--- START ---
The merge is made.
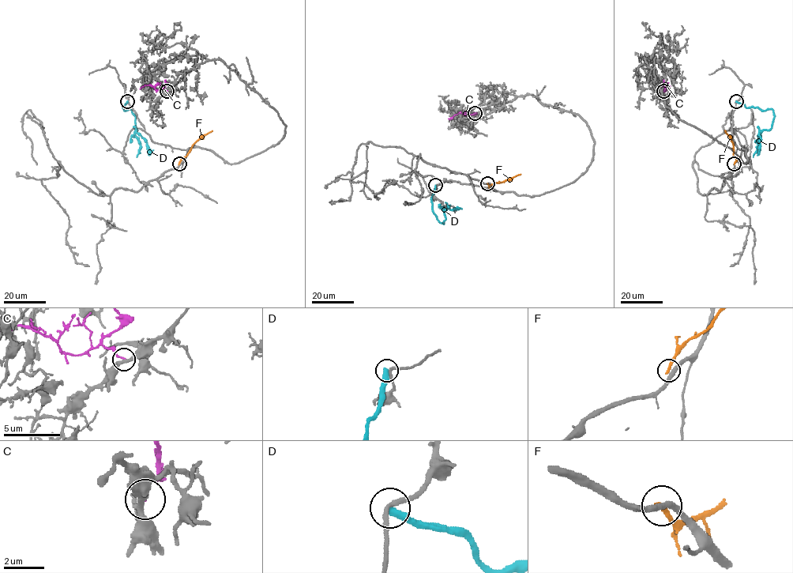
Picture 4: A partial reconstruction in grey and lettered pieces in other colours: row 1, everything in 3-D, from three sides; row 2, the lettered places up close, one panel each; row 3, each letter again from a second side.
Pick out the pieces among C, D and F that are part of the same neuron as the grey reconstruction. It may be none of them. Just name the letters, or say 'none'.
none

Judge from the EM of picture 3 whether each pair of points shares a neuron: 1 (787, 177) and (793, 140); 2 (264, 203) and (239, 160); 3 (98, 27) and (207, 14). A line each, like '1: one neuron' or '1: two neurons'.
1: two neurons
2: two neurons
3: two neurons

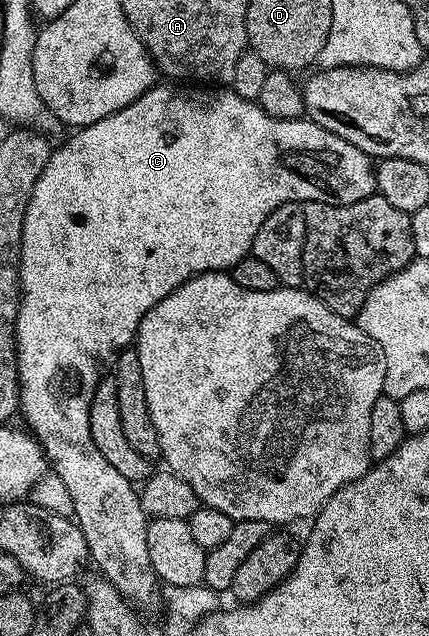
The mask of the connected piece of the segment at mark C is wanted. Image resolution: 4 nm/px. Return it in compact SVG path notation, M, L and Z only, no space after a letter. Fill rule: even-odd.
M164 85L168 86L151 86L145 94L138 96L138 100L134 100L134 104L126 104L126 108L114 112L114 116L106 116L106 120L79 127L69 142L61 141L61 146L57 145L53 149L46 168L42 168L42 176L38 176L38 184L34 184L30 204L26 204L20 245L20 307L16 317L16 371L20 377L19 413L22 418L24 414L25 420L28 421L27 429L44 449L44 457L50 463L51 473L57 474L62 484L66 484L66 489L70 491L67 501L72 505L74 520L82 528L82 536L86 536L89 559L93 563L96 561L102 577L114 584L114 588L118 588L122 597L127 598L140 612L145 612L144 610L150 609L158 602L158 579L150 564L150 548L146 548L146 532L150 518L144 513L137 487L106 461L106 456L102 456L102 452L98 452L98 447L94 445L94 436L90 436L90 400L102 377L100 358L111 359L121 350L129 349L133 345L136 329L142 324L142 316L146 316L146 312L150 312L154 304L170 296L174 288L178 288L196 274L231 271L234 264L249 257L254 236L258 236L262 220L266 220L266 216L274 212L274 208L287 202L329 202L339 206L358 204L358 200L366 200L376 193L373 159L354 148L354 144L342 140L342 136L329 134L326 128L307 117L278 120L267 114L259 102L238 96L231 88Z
--- END ---
**WORK TO BE COMPLETED**
Repeat the records above exactly, leaving out any pictures they contain.

**EXERCISE SOLUTION**
The merge is made.
Picture 4: A partial reconstruction in grey and lettered pieces in other colours: row 1, everything in 3-D, from three sides; row 2, the lettered places up close, one panel each; row 3, each letter again from a second side.
Pick out the pieces among C, D and F that are part of the same neuron as the grey reconstruction. It may be none of them. Just name the letters, or say 'none'.
none

Judge from the EM of picture 3 whether each pair of points shares a neuron: 1 (787, 177) and (793, 140); 2 (264, 203) and (239, 160); 3 (98, 27) and (207, 14). A line each, like '1: one neuron' or '1: two neurons'.
1: two neurons
2: two neurons
3: two neurons

The mask of the connected piece of the segment at mark C is wanted. Image resolution: 4 nm/px. Return it in compact SVG path notation, M, L and Z only, no space after a letter. Fill rule: even-odd.
M164 85L168 86L151 86L145 94L138 96L138 100L134 100L134 104L126 104L126 108L114 112L114 116L106 116L106 120L79 127L69 142L61 141L61 146L57 145L53 149L46 168L42 168L42 176L38 176L38 184L34 184L30 204L26 204L20 245L20 307L16 317L16 371L20 377L19 413L22 418L24 414L25 420L28 421L27 429L44 449L44 457L50 463L51 473L57 474L62 484L66 484L66 489L70 491L67 501L72 505L74 520L82 528L82 536L86 536L89 559L93 563L96 561L102 577L114 584L114 588L118 588L122 597L127 598L140 612L145 612L144 610L150 609L158 602L158 579L150 564L150 548L146 548L146 532L150 518L144 513L137 487L106 461L106 456L102 456L102 452L98 452L98 447L94 445L94 436L90 436L90 400L102 377L100 358L111 359L121 350L129 349L133 345L136 329L142 324L142 316L146 316L146 312L150 312L154 304L170 296L174 288L178 288L196 274L231 271L234 264L249 257L254 236L258 236L262 220L266 220L266 216L274 212L274 208L287 202L329 202L339 206L358 204L358 200L366 200L376 193L373 159L354 148L354 144L342 140L342 136L329 134L326 128L307 117L278 120L267 114L259 102L238 96L231 88Z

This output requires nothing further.